### Source records
***
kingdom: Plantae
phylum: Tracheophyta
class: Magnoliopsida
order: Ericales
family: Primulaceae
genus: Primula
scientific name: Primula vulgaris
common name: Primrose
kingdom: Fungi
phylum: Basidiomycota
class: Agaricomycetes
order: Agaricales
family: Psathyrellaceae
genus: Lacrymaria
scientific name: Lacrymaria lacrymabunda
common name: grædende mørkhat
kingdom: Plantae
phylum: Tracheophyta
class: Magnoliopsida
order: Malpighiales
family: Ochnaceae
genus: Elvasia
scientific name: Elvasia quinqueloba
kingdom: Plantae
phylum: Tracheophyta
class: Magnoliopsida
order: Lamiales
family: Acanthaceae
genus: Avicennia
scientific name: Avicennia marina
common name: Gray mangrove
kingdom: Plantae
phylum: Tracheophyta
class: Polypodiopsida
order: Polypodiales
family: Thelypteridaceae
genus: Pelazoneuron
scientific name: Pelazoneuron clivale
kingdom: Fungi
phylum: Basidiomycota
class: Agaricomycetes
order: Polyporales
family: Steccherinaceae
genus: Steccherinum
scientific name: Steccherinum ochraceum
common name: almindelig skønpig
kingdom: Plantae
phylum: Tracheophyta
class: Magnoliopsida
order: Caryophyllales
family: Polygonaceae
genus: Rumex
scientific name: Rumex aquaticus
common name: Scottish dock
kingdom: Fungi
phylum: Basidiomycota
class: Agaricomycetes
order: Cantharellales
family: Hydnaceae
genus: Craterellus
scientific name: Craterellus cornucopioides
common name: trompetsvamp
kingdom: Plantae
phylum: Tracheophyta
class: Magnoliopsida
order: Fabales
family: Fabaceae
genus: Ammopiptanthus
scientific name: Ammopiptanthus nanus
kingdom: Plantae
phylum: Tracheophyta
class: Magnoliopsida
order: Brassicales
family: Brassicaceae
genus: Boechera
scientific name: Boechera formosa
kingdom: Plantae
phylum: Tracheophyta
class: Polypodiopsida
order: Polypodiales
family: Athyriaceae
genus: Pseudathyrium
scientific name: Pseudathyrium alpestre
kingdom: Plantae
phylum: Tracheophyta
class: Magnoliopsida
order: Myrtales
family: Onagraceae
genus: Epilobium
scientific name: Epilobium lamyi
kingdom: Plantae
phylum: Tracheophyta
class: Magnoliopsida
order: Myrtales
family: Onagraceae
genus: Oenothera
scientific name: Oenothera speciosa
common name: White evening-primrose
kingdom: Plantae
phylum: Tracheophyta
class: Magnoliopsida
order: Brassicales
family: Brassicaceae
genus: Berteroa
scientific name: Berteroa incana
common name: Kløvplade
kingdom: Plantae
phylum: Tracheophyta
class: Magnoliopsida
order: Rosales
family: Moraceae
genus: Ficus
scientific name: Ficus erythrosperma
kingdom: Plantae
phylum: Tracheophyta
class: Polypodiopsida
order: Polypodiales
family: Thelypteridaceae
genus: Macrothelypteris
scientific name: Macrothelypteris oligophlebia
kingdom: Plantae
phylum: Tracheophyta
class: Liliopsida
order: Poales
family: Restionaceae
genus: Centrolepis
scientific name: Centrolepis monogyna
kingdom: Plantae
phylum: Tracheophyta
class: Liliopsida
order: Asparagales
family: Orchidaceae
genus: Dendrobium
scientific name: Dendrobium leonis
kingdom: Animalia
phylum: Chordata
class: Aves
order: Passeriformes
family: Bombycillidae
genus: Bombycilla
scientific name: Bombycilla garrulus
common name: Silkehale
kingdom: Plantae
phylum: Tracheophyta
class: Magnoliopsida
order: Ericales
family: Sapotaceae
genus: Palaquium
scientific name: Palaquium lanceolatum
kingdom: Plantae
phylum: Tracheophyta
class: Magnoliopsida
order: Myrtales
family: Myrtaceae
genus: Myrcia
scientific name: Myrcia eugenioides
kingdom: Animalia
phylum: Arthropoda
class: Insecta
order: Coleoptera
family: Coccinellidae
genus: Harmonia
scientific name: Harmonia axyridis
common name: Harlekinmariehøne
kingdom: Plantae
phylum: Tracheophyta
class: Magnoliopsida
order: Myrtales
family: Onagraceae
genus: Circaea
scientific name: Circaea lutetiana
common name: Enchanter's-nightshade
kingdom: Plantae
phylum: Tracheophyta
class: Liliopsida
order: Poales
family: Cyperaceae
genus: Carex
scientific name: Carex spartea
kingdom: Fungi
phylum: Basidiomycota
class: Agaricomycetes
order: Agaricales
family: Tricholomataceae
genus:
***
### Prompt
Please copy out every line of the material above, keeping each word and mark unchanged.

### Full solution
kingdom: Plantae
phylum: Tracheophyta
class: Magnoliopsida
order: Ericales
family: Primulaceae
genus: Primula
scientific name: Primula vulgaris
common name: Primrose
kingdom: Fungi
phylum: Basidiomycota
class: Agaricomycetes
order: Agaricales
family: Psathyrellaceae
genus: Lacrymaria
scientific name: Lacrymaria lacrymabunda
common name: grædende mørkhat
kingdom: Plantae
phylum: Tracheophyta
class: Magnoliopsida
order: Malpighiales
family: Ochnaceae
genus: Elvasia
scientific name: Elvasia quinqueloba
kingdom: Plantae
phylum: Tracheophyta
class: Magnoliopsida
order: Lamiales
family: Acanthaceae
genus: Avicennia
scientific name: Avicennia marina
common name: Gray mangrove
kingdom: Plantae
phylum: Tracheophyta
class: Polypodiopsida
order: Polypodiales
family: Thelypteridaceae
genus: Pelazoneuron
scientific name: Pelazoneuron clivale
kingdom: Fungi
phylum: Basidiomycota
class: Agaricomycetes
order: Polyporales
family: Steccherinaceae
genus: Steccherinum
scientific name: Steccherinum ochraceum
common name: almindelig skønpig
kingdom: Plantae
phylum: Tracheophyta
class: Magnoliopsida
order: Caryophyllales
family: Polygonaceae
genus: Rumex
scientific name: Rumex aquaticus
common name: Scottish dock
kingdom: Fungi
phylum: Basidiomycota
class: Agaricomycetes
order: Cantharellales
family: Hydnaceae
genus: Craterellus
scientific name: Craterellus cornucopioides
common name: trompetsvamp
kingdom: Plantae
phylum: Tracheophyta
class: Magnoliopsida
order: Fabales
family: Fabaceae
genus: Ammopiptanthus
scientific name: Ammopiptanthus nanus
kingdom: Plantae
phylum: Tracheophyta
class: Magnoliopsida
order: Brassicales
family: Brassicaceae
genus: Boechera
scientific name: Boechera formosa
kingdom: Plantae
phylum: Tracheophyta
class: Polypodiopsida
order: Polypodiales
family: Athyriaceae
genus: Pseudathyrium
scientific name: Pseudathyrium alpestre
kingdom: Plantae
phylum: Tracheophyta
class: Magnoliopsida
order: Myrtales
family: Onagraceae
genus: Epilobium
scientific name: Epilobium lamyi
kingdom: Plantae
phylum: Tracheophyta
class: Magnoliopsida
order: Myrtales
family: Onagraceae
genus: Oenothera
scientific name: Oenothera speciosa
common name: White evening-primrose
kingdom: Plantae
phylum: Tracheophyta
class: Magnoliopsida
order: Brassicales
family: Brassicaceae
genus: Berteroa
scientific name: Berteroa incana
common name: Kløvplade
kingdom: Plantae
phylum: Tracheophyta
class: Magnoliopsida
order: Rosales
family: Moraceae
genus: Ficus
scientific name: Ficus erythrosperma
kingdom: Plantae
phylum: Tracheophyta
class: Polypodiopsida
order: Polypodiales
family: Thelypteridaceae
genus: Macrothelypteris
scientific name: Macrothelypteris oligophlebia
kingdom: Plantae
phylum: Tracheophyta
class: Liliopsida
order: Poales
family: Restionaceae
genus: Centrolepis
scientific name: Centrolepis monogyna
kingdom: Plantae
phylum: Tracheophyta
class: Liliopsida
order: Asparagales
family: Orchidaceae
genus: Dendrobium
scientific name: Dendrobium leonis
kingdom: Animalia
phylum: Chordata
class: Aves
order: Passeriformes
family: Bombycillidae
genus: Bombycilla
scientific name: Bombycilla garrulus
common name: Silkehale
kingdom: Plantae
phylum: Tracheophyta
class: Magnoliopsida
order: Ericales
family: Sapotaceae
genus: Palaquium
scientific name: Palaquium lanceolatum
kingdom: Plantae
phylum: Tracheophyta
class: Magnoliopsida
order: Myrtales
family: Myrtaceae
genus: Myrcia
scientific name: Myrcia eugenioides
kingdom: Animalia
phylum: Arthropoda
class: Insecta
order: Coleoptera
family: Coccinellidae
genus: Harmonia
scientific name: Harmonia axyridis
common name: Harlekinmariehøne
kingdom: Plantae
phylum: Tracheophyta
class: Magnoliopsida
order: Myrtales
family: Onagraceae
genus: Circaea
scientific name: Circaea lutetiana
common name: Enchanter's-nightshade
kingdom: Plantae
phylum: Tracheophyta
class: Liliopsida
order: Poales
family: Cyperaceae
genus: Carex
scientific name: Carex spartea
kingdom: Fungi
phylum: Basidiomycota
class: Agaricomycetes
order: Agaricales
family: Tricholomataceae
genus:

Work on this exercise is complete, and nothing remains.